(Given passage begins)

Functional Requirements
- Voice Activity Detection: Detect speech vs silence boundaries
- Speaker change detection: Identify speaker turn boundaries
- Segment merging: Merge adjacent segments intelligently
- Real-time processing: <100ms latency for streaming audio
- Boundary refinement: Smooth and optimize segment boundaries
- Multi-channel support: Handle stereo/multi-mic audio
- Quality metrics: Calculate segmentation accuracy
- Format support: Handle various audio formats and sample rates
Non-Functional Requirements
- Latency: p95 < 100ms for boundary detection
- Accuracy: >95% F1-score for segment detection
- Throughput: Process 1000+ audio streams concurrently
- Real-time factor: <0.1x (process 10min audio in 1min)
- Memory: <100MB per audio stream
- CPU efficiency: <5% CPU per stream
- Robustness: Handle noise, varying quality
Understanding the Problem
Audio segmentation is critical for speech applications:
Real-World Use Cases
| Company | Use Case | Latency Requirement | Scale |
|---|---|---|---|
| Zoom | Meeting segmentation | Real-time (<100ms) | 300M+ meetings/day |
| Google Meet | Speaker turn detection | Real-time (<50ms) | Billions of minutes |
| Otter.ai | Transcript segmentation | Near real-time | 10M+ hours |
| Amazon Alexa | Wake word detection | Real-time (<50ms) | 100M+ devices |
| Microsoft Teams | Audio preprocessing | Real-time | Enterprise scale |
| Apple Siri | Voice command boundaries | Real-time (<30ms) | Billions of requests |
Why Segmentation Matters
- Speech recognition: Better boundaries → better transcription
- Speaker diarization: Prerequisite for “who spoke when”
- Audio indexing: Enable search within audio
- Compression: Skip silence to reduce data
- User experience: Show real-time captions with proper breaks
- Quality of service: Detect issues (silence, noise)
The Interval Processing Connection
Just like Merge Intervals and Event Stream Processing:
| Merge Intervals | Event Streams | Audio Segmentation |
|---|---|---|
| Merge overlapping ranges | Merge event windows | Merge audio segments |
| Sort by start time | Event ordering | Temporal ordering |
| Greedy merging | Window aggregation | Boundary merging |
| Overlap detection | Event correlation | Segment alignment |
| O(N log N) | Buffer + process | Sliding window |
All three deal with temporal data requiring efficient interval/boundary processing.

(Given passage ends)
(Data for review begins)

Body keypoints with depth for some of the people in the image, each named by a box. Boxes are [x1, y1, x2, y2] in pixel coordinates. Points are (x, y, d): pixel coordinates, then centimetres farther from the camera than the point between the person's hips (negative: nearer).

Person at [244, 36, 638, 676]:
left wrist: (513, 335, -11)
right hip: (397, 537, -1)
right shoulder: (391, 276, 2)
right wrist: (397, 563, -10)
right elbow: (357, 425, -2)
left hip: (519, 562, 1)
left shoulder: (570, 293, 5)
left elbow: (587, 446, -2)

(Data for review ends)
(Data for review begins)

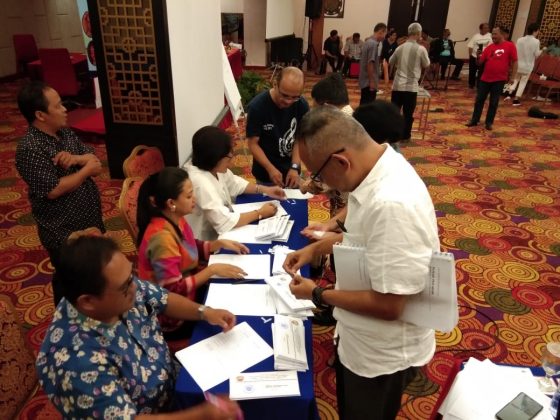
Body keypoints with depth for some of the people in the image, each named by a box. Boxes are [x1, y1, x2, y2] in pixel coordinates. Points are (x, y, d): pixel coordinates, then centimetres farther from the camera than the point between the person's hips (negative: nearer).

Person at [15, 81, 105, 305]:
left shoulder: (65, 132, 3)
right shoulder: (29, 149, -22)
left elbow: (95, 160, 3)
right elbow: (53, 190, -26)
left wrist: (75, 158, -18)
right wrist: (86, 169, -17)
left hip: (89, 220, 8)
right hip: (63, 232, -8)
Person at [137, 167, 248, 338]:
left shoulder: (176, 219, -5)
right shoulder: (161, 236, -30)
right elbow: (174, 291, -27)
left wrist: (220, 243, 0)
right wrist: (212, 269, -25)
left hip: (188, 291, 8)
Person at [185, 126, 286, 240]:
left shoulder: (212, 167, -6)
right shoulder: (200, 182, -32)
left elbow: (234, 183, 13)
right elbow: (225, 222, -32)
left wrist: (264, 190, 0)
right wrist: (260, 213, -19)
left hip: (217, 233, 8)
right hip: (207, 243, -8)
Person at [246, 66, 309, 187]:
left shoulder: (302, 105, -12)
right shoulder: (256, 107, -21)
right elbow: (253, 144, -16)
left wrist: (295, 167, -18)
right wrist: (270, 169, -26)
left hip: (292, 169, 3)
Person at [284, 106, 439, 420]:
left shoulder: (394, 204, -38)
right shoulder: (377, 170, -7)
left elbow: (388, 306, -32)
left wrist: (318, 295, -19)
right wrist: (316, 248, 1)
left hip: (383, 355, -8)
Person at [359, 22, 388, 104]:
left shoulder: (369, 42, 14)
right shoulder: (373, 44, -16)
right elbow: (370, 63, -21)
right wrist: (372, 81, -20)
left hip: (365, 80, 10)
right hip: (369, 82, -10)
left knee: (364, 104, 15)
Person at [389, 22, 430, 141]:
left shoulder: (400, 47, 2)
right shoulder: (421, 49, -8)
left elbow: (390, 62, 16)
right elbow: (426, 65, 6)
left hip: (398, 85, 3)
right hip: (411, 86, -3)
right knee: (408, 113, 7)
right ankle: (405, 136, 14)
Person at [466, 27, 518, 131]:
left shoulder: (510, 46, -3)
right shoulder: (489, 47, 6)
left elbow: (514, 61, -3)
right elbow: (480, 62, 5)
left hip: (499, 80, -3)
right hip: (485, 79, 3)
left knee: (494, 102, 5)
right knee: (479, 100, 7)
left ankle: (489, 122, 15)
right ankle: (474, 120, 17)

(Data for review ends)
(Data for review begins)

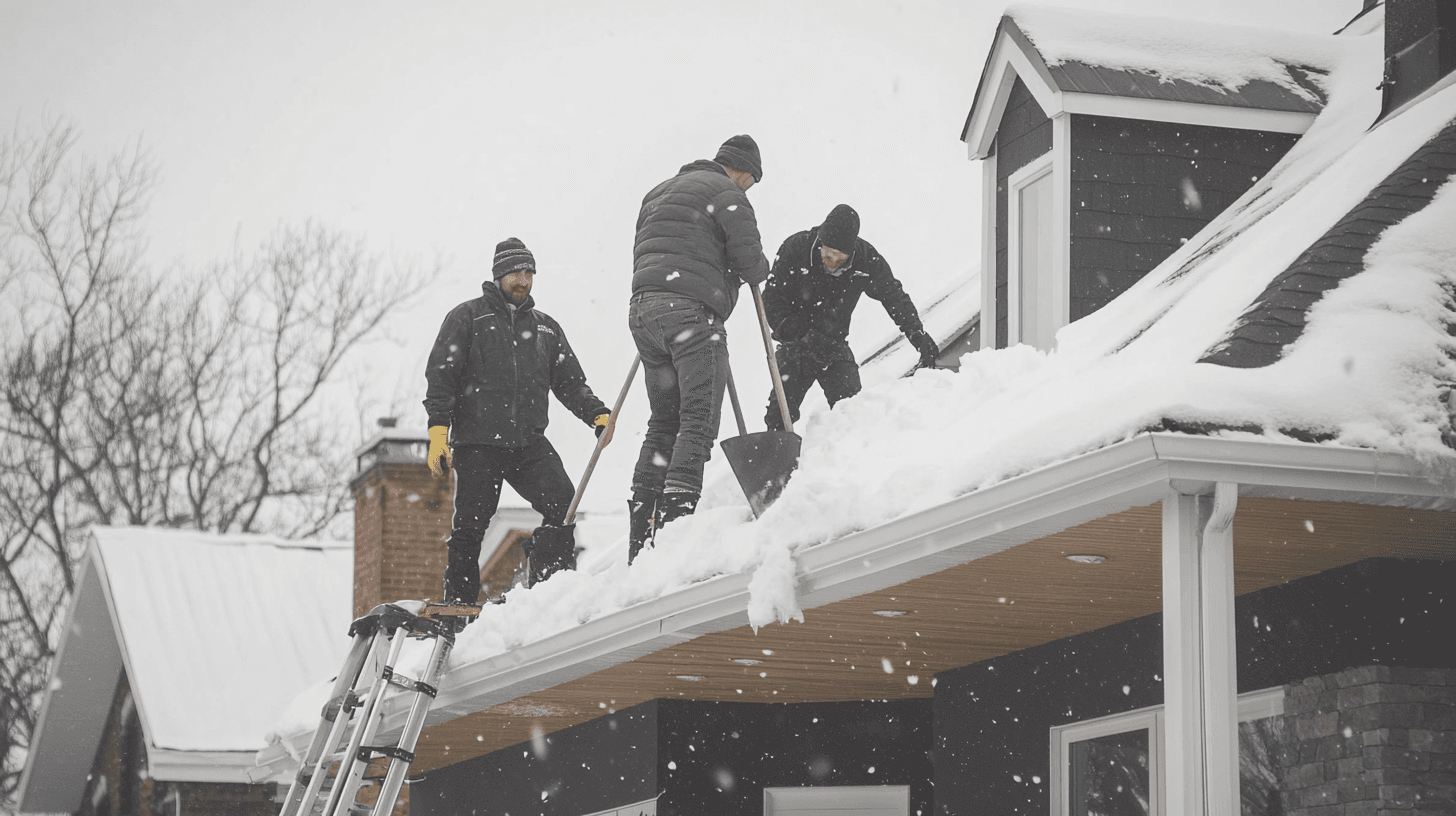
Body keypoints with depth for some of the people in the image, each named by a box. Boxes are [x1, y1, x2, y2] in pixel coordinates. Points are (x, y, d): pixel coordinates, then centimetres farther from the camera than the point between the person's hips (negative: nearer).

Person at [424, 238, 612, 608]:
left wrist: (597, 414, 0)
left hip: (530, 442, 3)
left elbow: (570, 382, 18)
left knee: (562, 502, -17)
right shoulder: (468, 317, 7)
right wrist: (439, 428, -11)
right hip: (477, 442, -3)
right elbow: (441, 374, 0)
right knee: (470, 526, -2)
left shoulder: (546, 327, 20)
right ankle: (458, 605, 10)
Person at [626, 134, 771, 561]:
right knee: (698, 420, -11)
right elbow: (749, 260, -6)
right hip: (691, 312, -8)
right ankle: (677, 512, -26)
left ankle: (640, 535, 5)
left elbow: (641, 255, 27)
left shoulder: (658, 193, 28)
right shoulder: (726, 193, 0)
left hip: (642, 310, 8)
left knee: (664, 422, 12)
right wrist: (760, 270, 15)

(Data for review ends)

> [The task]:
Please explain in one to three sentences why the audio segmentation text links its problem to Merge Intervals and Event Stream Processing.

> [Solution for this task]:
Merge Intervals, Event Stream Processing, and audio segmentation all deal with temporal data that requires efficient interval or boundary processing. Each involves merging ranges, ordering by time, and detecting overlaps or alignments. For example, merging overlapping ranges in Merge Intervals corresponds to merging audio segments.